Teaching

Interactive Digital Storytelling

Image of twine landing page
Screenshot from a sample  Twine game

This seminar class focuses  on multi-sensory and interactive digital stories, including choose-your-own-adventure/ hypertext narratives, multimedia digital documentaries, visual narratives, world-building, transmedia stories, and narrative video games. We will consider how features like choice, interaction, image, location, touch, and sound contribute to the meaning of a work, to its cultural, artistic, and social relevance, and to the experience of the reader/user. In addition to reading and writing about interactive works, students practice making their own interactive stories.


Mapping Spaces

Representations of Place and Mobility in Literature

dated poster of world maps
S. + M. Young, “Maps for Exploring the world- and sharing its riches” (courtesy of the David Rumsey Historical Map Collections)

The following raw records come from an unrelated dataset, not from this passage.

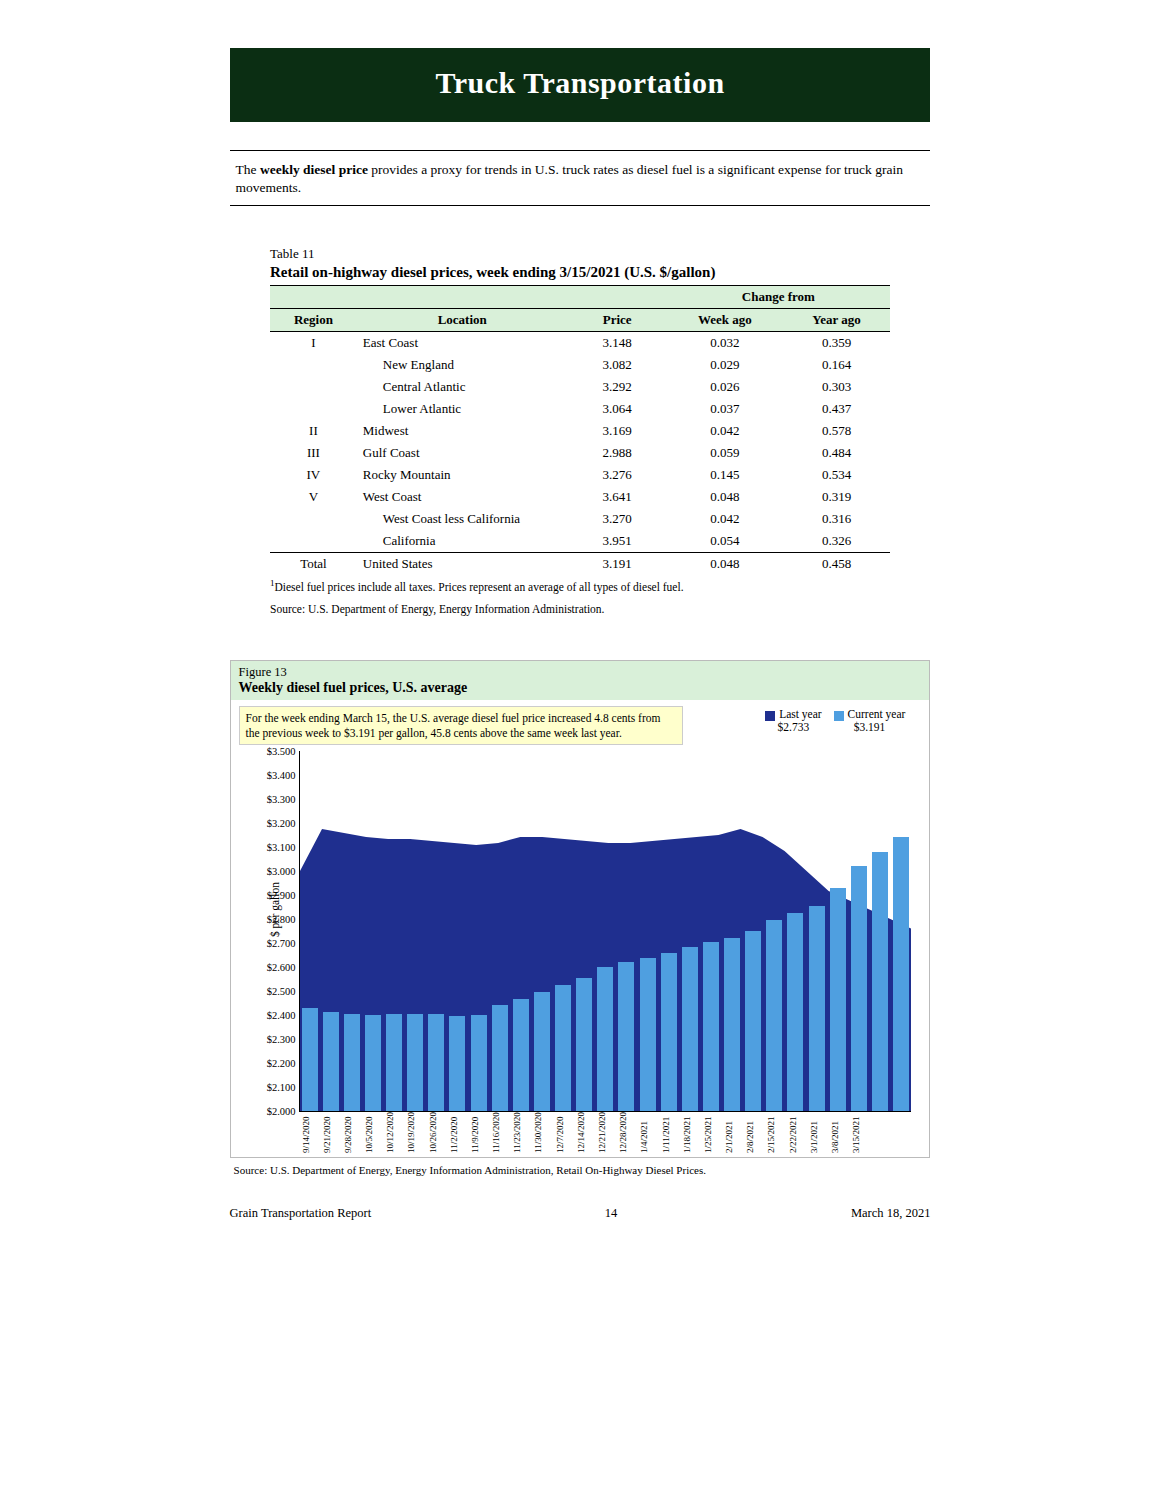Truck Transportation
The weekly diesel price provides a proxy for trends in U.S. truck rates as diesel fuel is a significant expense for truck grain movements.
Table 11
Retail on-highway diesel prices, week ending 3/15/2021 (U.S. $/gallon)
| | | | Change from |
| --- | --- | --- | --- |
| Region | Location | Price | Week ago | Year ago |
| I | East Coast | 3.148 | 0.032 | 0.359 |
| | New England | 3.082 | 0.029 | 0.164 |
| | Central Atlantic | 3.292 | 0.026 | 0.303 |
| | Lower Atlantic | 3.064 | 0.037 | 0.437 |
| II | Midwest | 3.169 | 0.042 | 0.578 |
| III | Gulf Coast | 2.988 | 0.059 | 0.484 |
| IV | Rocky Mountain | 3.276 | 0.145 | 0.534 |
| V | West Coast | 3.641 | 0.048 | 0.319 |
| | West Coast less California | 3.270 | 0.042 | 0.316 |
| | California | 3.951 | 0.054 | 0.326 |
| Total | United States | 3.191 | 0.048 | 0.458 |
1Diesel fuel prices include all taxes. Prices represent an average of all types of diesel fuel.
Source: U.S. Department of Energy, Energy Information Administration.
Figure 13
Weekly diesel fuel prices, U.S. average
| Last year | Current year |
| $2.733 | $3.191 |
For the week ending March 15, the U.S. average diesel fuel price increased 4.8 cents from the previous week to $3.191 per gallon, 45.8 cents above the same week last year.
$ per gallon
$3.500
$3.400
$3.300
$3.200
$3.100
$3.000
$2.900
$2.800
$2.700
$2.600
$2.500
$2.400
$2.300
$2.200
$2.100
$2.000
9/14/2020
9/21/2020
9/28/2020
10/5/2020
10/12/2020
10/19/2020
10/26/2020
11/2/2020
11/9/2020
11/16/2020
11/23/2020
11/30/2020
12/7/2020
12/14/2020
12/21/2020
12/28/2020
1/4/2021
1/11/2021
1/18/2021
1/25/2021
2/1/2021
2/8/2021
2/15/2021
2/22/2021
3/1/2021
3/8/2021
3/15/2021
x
x
Source: U.S. Department of Energy, Energy Information Administration, Retail On-Highway Diesel Prices.
Grain Transportation Report
14
March 18, 2021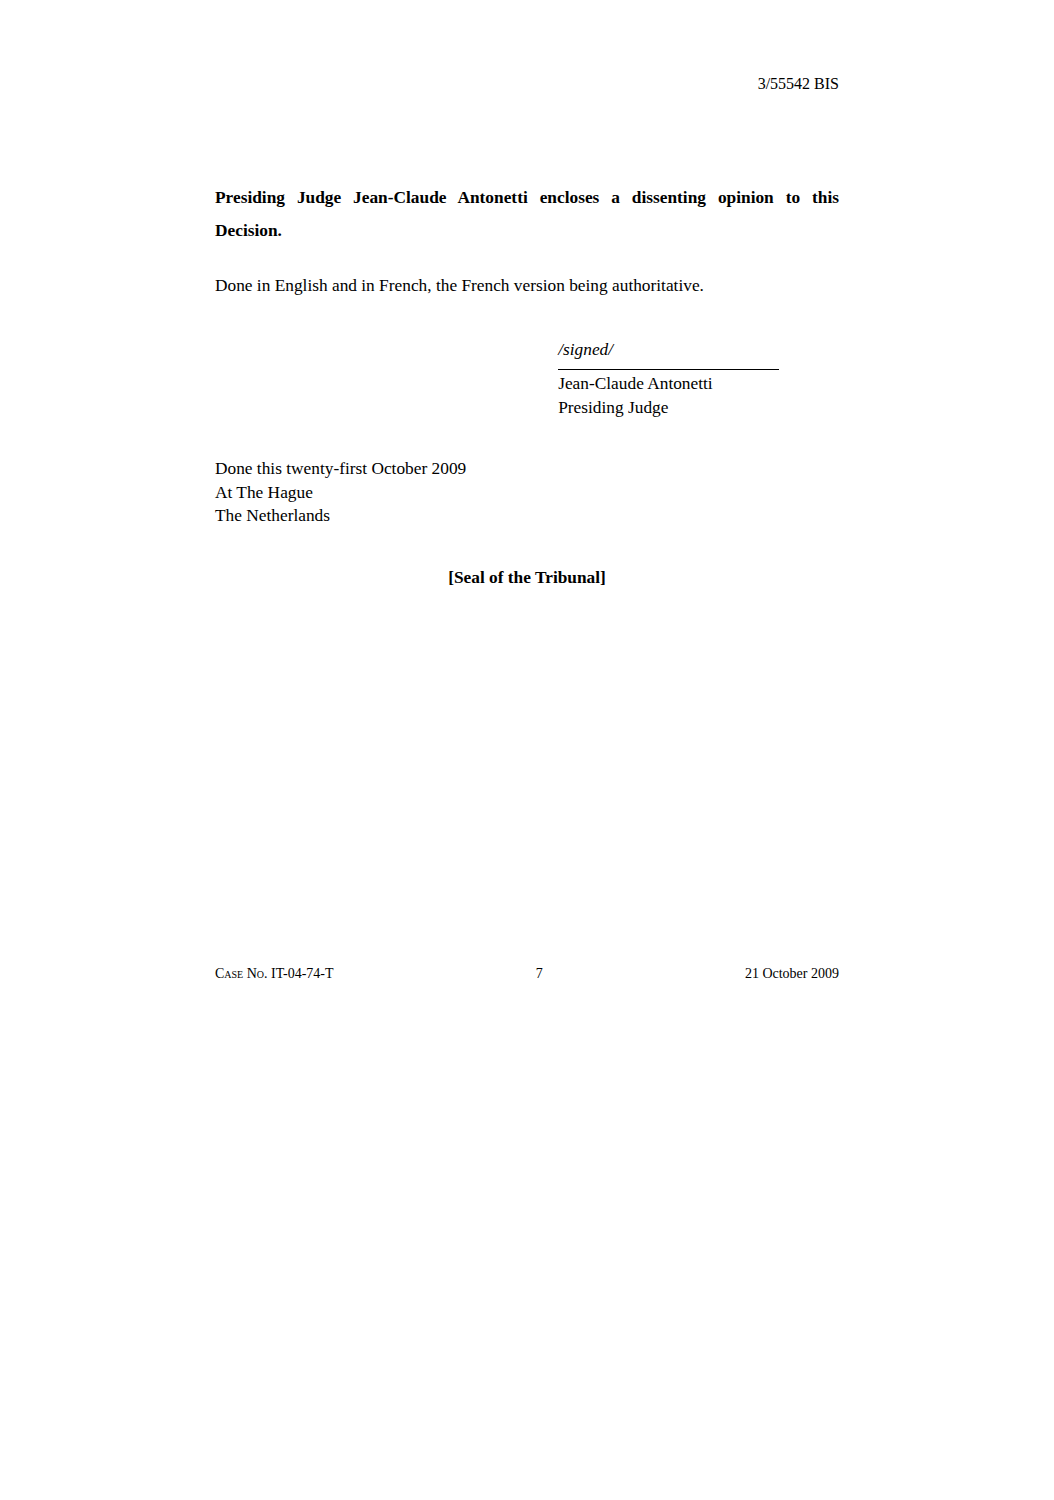3/55542 BIS
Presiding Judge Jean-Claude Antonetti encloses a dissenting opinion to this Decision.
Done in English and in French, the French version being authoritative.
/signed/
Jean-Claude Antonetti
Presiding Judge
Done this twenty-first October 2009
At The Hague
The Netherlands
[Seal of the Tribunal]
Case No. IT-04-74-T
7
21 October 2009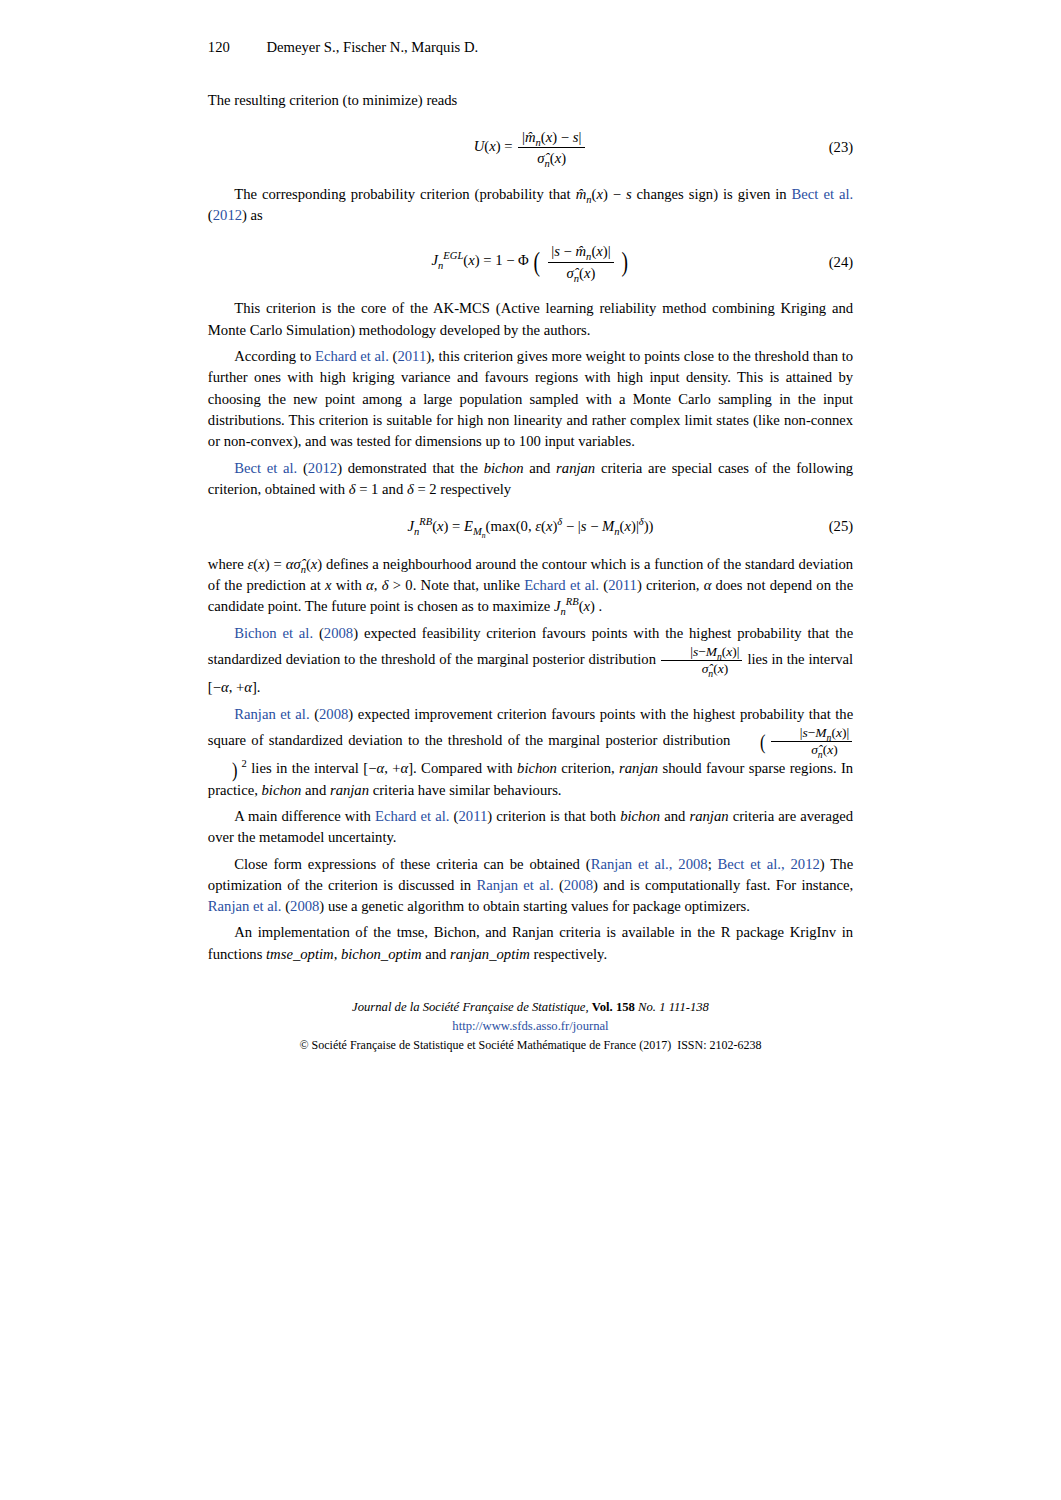120 Demeyer S., Fischer N., Marquis D.
The resulting criterion (to minimize) reads
U(x) = |m̂n(x) − s| σ̂n(x) (23)
The corresponding probability criterion (probability that m̂n(x) − s changes sign) is given in Bect et al. (2012) as
JnEGL(x) = 1 − Φ ( |s − m̂n(x)| σ̂n(x) ) (24)
This criterion is the core of the AK-MCS (Active learning reliability method combining Kriging and Monte Carlo Simulation) methodology developed by the authors.
According to Echard et al. (2011), this criterion gives more weight to points close to the threshold than to further ones with high kriging variance and favours regions with high input density. This is attained by choosing the new point among a large population sampled with a Monte Carlo sampling in the input distributions. This criterion is suitable for high non linearity and rather complex limit states (like non-connex or non-convex), and was tested for dimensions up to 100 input variables.
Bect et al. (2012) demonstrated that the bichon and ranjan criteria are special cases of the following criterion, obtained with δ = 1 and δ = 2 respectively
JnRB(x) = EMn(max(0, ε(x)δ − |s − Mn(x)|δ)) (25)
where ε(x) = ασ̂n(x) defines a neighbourhood around the contour which is a function of the standard deviation of the prediction at x with α, δ > 0. Note that, unlike Echard et al. (2011) criterion, α does not depend on the candidate point. The future point is chosen as to maximize JnRB(x) .
Bichon et al. (2008) expected feasibility criterion favours points with the highest probability that the standardized deviation to the threshold of the marginal posterior distribution |s−Mn(x)|σ̂n(x) lies in the interval [−α, +α].
Ranjan et al. (2008) expected improvement criterion favours points with the highest probability that the square of standardized deviation to the threshold of the marginal posterior distribution (|s−Mn(x)|σ̂n(x))2 lies in the interval [−α, +α]. Compared with bichon criterion, ranjan should favour sparse regions. In practice, bichon and ranjan criteria have similar behaviours.
A main difference with Echard et al. (2011) criterion is that both bichon and ranjan criteria are averaged over the metamodel uncertainty.
Close form expressions of these criteria can be obtained (Ranjan et al., 2008; Bect et al., 2012) The optimization of the criterion is discussed in Ranjan et al. (2008) and is computationally fast. For instance, Ranjan et al. (2008) use a genetic algorithm to obtain starting values for package optimizers.
An implementation of the tmse, Bichon, and Ranjan criteria is available in the R package KrigInv in functions tmse_optim, bichon_optim and ranjan_optim respectively.
Journal de la Société Française de Statistique, Vol. 158 No. 1 111-138
http://www.sfds.asso.fr/journal
© Société Française de Statistique et Société Mathématique de France (2017) ISSN: 2102-6238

In this class, we study literature about travelers, immigrants, local pedestrians, and other mobile people and consider how writers represent places, create connections between people and spaces, tell stories about home and the world, draw mental or real maps, and enforce or cross borders. Part of the course focuses on how local spaces and grounded mobility contributes to our personal and community identity. A second part focuses on global travel and national and international border crossings.


Ways of Walking

path with dogs ready to walk
On the path

This First Seminar class begins with the question: How do everyday practices of walking shape how we understand our world and ourselves?

We consider walks that get us places as well as those that move towards self-discovery, spiritual renewal or social justice, and pedestrians who walk through cities, towns, and rural landscapes, giving shape and structure to the spaces they traverse and allowing their thoughts to take shape along the contours of the path.

Castaways and Cannibals: Stories of Empire

British Marketing Board Poster. EmpireOnline.com

In this seminar, we evaluate the premise that many contemporary geopolitical realities have been shaped by the imaginative work of British imperialists who, by capitalizing on terms like “cannibal” and “castaway,” claimed the land and the resources of colonized territories and dismissed the rights of the indigenous peoples that populated them. Readings include British colonial narratives of travel and settlement and  post-colonial responses and revisions to the worldview created by imperialist expansion.


E-Lit: New Media Narratives

Screenshot from Poundstone’s
“Project For Tachistoscope”

Electronic literature pertains to literary works designed to be read or experienced on a computer. These works often require  multi-sensory engagement, asking readers to make unusual connections between words, images, sounds, or movement, and, sometimes, to put themselves into the story.  This First Seminar class surveys a wide range of e-lit, including works of hypertext, digital games, multi-modal narratives, digital documentaries, and social media narratives.


Diversions: Experimental Stories and New Media

Image by Austin Kleon’s Blog

In this seminar, we read, view, listen to, and interact with writing that exceeds conventional boundaries of narrative and asks readers to reconsider the relationship between form and content.  We read experimental print fictions and technologically innovative stories and multi-modal works to consider how we engage with and are shaped by media.